Le coup d’envoi de la saison estivale 2026 s’accompagne d’un défi sécuritaire de taille pour les pouvoirs publics. Invité hier de la Chaîne 2 de la Radio nationale, le capitaine Ben Amzal Zouhir, responsable de la communication à la Direction générale de la Protection civile (DGPC), a détaillé le plan opérationnel mis en place pour endiguer les drames récurrents liés à la saison chaude.
Pour assurer la sécurité des estivants, la Protection civile a mobilisé un contingent impressionnant de 10 724 effectifs, composé de 1 009 professionnels, 9 200 maîtres-nageurs saisonniers, 416 plongeurs et 30 médecins.
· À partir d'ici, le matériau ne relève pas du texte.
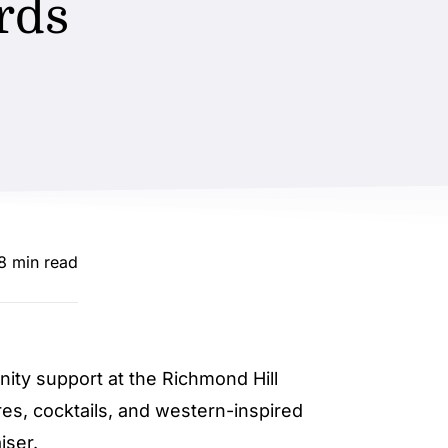
rds
.8 min read
ty support at the Richmond Hill
res, cocktails, and western-inspired
iser.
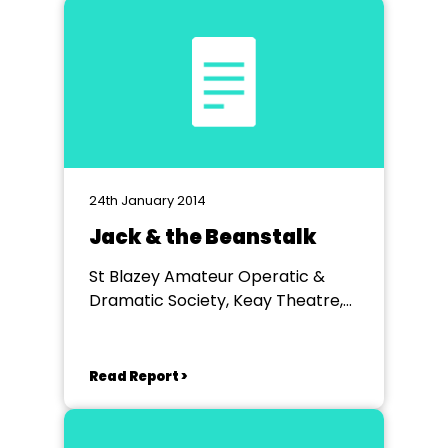
24th January 2014
Jack & the Beanstalk
St Blazey Amateur Operatic &
Dramatic Society, Keay Theatre,
St Austell
Read Report >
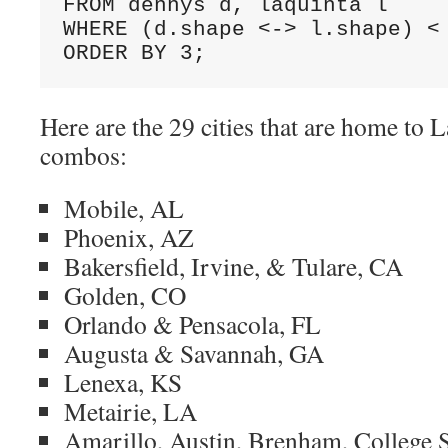
FROM dennys d, laquinta l 

WHERE (d.shape <-> l.shape) < 
ORDER BY 3;
Here are the 29 cities that are home to
combos:
Mobile, AL
Phoenix, AZ
Bakersfield, Irvine, & Tulare, CA
Golden, CO
Orlando & Pensacola, FL
Augusta & Savannah, GA
Lenexa, KS
Metairie, LA
Amarillo, Austin, Brenham, College S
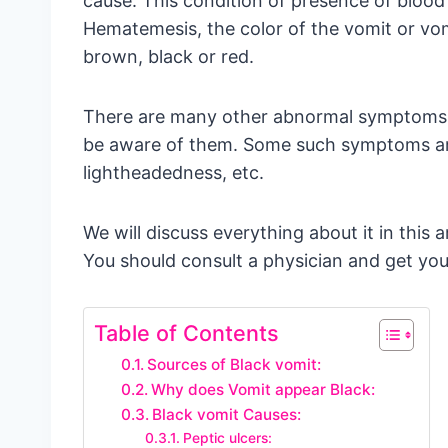
cause. This condition of presence of blood 
Hematemesis, the color of the vomit or vom
brown, black or red.
There are many other abnormal symptoms a
be aware of them. Some such symptoms are 
lightheadedness, etc.
We will discuss everything about it in this a
You should consult a physician and get your
Table of Contents
Sources of Black vomit:
Why does Vomit appear Black:
Black vomit Causes:
Peptic ulcers:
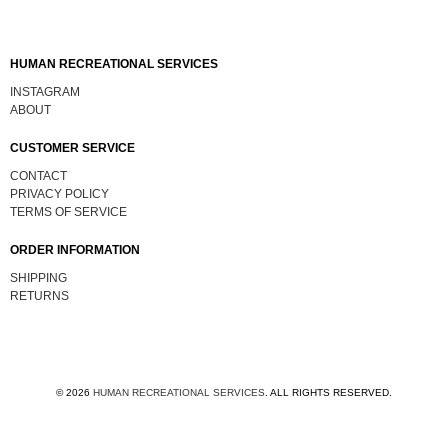
HUMAN RECREATIONAL SERVICES
INSTAGRAM
ABOUT
CUSTOMER SERVICE
CONTACT
PRIVACY POLICY
TERMS OF SERVICE
ORDER INFORMATION
SHIPPING
RETURNS
© 2026
HUMAN RECREATIONAL SERVICES
.
ALL RIGHTS RESERVED.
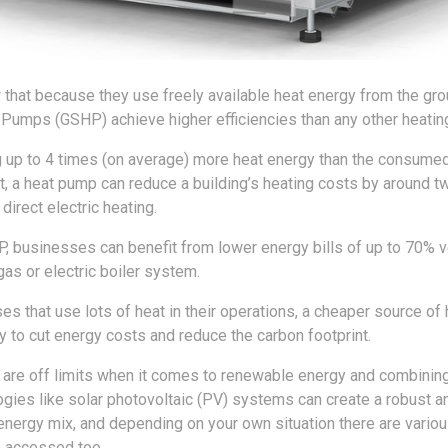
that because they use freely available heat energy from the gro
Pumps (GSHP) achieve higher efficiencies than any other heati
g up to 4 times (on average) more heat energy than the consumed 
it, a heat pump can reduce a building’s heating costs by around t
irect electric heating.
, businesses can benefit from lower energy bills of up to 70% 
 gas or electric boiler system.
s that use lots of heat in their operations, a cheaper source of 
to cut energy costs and reduce the carbon footprint.
 are off limits when it comes to renewable energy and combini
ogies like solar photovoltaic (PV) systems can create a robust a
energy mix, and depending on your own situation there are variou
 accessed too.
Ce dispositif humain est appuyé par une logistique d’intervention rapide, notamment des canots pneumatiques et des flottes de jet-skis.
La mission s’annonce complexe : sur les 657 plages répertoriées au niveau national, seules 470 sont autorisées à la baignade. Les 187 restantes, réparties sur 124 communes côtières, demeurent strictement interdites en raison de l’absence de conditions de sécurité minimales.
L’urgence sur le terrain est déjà palpable. Si les secours ont réussi à sauver 6 702 personnes d’une mort certaine depuis le 1er juin, la mer a déjà fait 34 victimes. La majorité de ces décès a été enregistrée dans des zones interdites ou en dehors des heures de surveillance réglementaires (9h00 – 19h00). À ce bilan littoral s’ajoutent 40 noyades survenues depuis le printemps dans les barrages et retenues d’eau de l’intérieur du pays, touchant principalement des enfants.
Alerte maximale
Le danger ne se cantonne pas cependant aux plages. Le réseau routier national connaît une situation alarmante avec plus de 800 décès enregistrés depuis le début de l’année. À l’approche des grands flux de circulation de juillet et d’août, la DGPC redoute un pic de sinistralité.
Pour y parer, le plan d’action prévoit un maillage du territoire par des postes de secours routiers stratégiques afin d’optimiser les délais de prise en charge des blessés. Aussi, sur le front des incendies, l’ensemble du dispositif opérationnel a été placé en état d’alerte maximale.
Des colonnes mobiles et des détachements régionaux spécialisés ont été pré-positionnés au niveau des wilayas forestières. Afin d’éviter la propagation de grands feux, la riposte sera également aérienne grâce à la mobilisation de 12 avions bombardiers d’eau (ABE), déployés avec le soutien logistique de l’Armée nationale populaire (ANP).